** Problem requirements **
Please repeat the data exactly, leaving nothing out.
(Beginning of Supplied data)
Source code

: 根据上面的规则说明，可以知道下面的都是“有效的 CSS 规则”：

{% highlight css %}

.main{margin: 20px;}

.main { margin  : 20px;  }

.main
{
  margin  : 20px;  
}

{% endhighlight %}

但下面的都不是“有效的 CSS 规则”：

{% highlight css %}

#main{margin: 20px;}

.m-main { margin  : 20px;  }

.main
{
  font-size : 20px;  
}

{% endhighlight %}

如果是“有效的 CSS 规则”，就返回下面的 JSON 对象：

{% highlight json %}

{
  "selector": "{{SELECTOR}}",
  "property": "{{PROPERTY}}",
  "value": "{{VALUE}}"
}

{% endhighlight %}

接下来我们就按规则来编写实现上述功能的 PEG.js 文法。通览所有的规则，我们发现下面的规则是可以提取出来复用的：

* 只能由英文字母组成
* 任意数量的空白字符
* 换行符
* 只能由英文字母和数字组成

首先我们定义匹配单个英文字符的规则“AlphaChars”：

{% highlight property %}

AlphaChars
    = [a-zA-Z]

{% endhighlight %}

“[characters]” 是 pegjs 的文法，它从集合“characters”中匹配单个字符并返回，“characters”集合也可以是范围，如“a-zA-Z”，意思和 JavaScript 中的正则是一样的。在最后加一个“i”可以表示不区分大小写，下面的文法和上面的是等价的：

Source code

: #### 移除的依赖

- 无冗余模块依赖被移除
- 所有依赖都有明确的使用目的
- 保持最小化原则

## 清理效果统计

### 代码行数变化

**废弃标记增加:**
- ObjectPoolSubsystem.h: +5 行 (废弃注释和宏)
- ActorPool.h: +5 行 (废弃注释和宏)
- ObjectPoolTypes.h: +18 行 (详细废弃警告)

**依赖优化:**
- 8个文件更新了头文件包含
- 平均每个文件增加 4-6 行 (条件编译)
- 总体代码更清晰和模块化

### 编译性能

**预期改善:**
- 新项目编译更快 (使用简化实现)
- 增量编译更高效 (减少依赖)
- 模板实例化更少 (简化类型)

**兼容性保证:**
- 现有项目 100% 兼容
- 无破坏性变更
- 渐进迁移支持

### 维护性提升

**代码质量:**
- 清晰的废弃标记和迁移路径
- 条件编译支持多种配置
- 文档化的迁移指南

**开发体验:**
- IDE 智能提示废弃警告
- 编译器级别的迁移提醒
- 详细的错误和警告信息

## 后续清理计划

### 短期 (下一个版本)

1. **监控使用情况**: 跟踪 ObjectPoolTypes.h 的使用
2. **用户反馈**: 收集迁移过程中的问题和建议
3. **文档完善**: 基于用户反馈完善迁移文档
(End of Supplied data)
** Answer below **
Source code

: 根据上面的规则说明，可以知道下面的都是“有效的 CSS 规则”：

{% highlight css %}

.main{margin: 20px;}

.main { margin  : 20px;  }

.main
{
  margin  : 20px;  
}

{% endhighlight %}

但下面的都不是“有效的 CSS 规则”：

{% highlight css %}

#main{margin: 20px;}

.m-main { margin  : 20px;  }

.main
{
  font-size : 20px;  
}

{% endhighlight %}

如果是“有效的 CSS 规则”，就返回下面的 JSON 对象：

{% highlight json %}

{
  "selector": "{{SELECTOR}}",
  "property": "{{PROPERTY}}",
  "value": "{{VALUE}}"
}

{% endhighlight %}

接下来我们就按规则来编写实现上述功能的 PEG.js 文法。通览所有的规则，我们发现下面的规则是可以提取出来复用的：

* 只能由英文字母组成
* 任意数量的空白字符
* 换行符
* 只能由英文字母和数字组成

首先我们定义匹配单个英文字符的规则“AlphaChars”：

{% highlight property %}

AlphaChars
    = [a-zA-Z]

{% endhighlight %}

“[characters]” 是 pegjs 的文法，它从集合“characters”中匹配单个字符并返回，“characters”集合也可以是范围，如“a-zA-Z”，意思和 JavaScript 中的正则是一样的。在最后加一个“i”可以表示不区分大小写，下面的文法和上面的是等价的：

Source code

: #### 移除的依赖

- 无冗余模块依赖被移除
- 所有依赖都有明确的使用目的
- 保持最小化原则

## 清理效果统计

### 代码行数变化

**废弃标记增加:**
- ObjectPoolSubsystem.h: +5 行 (废弃注释和宏)
- ActorPool.h: +5 行 (废弃注释和宏)
- ObjectPoolTypes.h: +18 行 (详细废弃警告)

**依赖优化:**
- 8个文件更新了头文件包含
- 平均每个文件增加 4-6 行 (条件编译)
- 总体代码更清晰和模块化

### 编译性能

**预期改善:**
- 新项目编译更快 (使用简化实现)
- 增量编译更高效 (减少依赖)
- 模板实例化更少 (简化类型)

**兼容性保证:**
- 现有项目 100% 兼容
- 无破坏性变更
- 渐进迁移支持

### 维护性提升

**代码质量:**
- 清晰的废弃标记和迁移路径
- 条件编译支持多种配置
- 文档化的迁移指南

**开发体验:**
- IDE 智能提示废弃警告
- 编译器级别的迁移提醒
- 详细的错误和警告信息

## 后续清理计划

### 短期 (下一个版本)

1. **监控使用情况**: 跟踪 ObjectPoolTypes.h 的使用
2. **用户反馈**: 收集迁移过程中的问题和建议
3. **文档完善**: 基于用户反馈完善迁移文档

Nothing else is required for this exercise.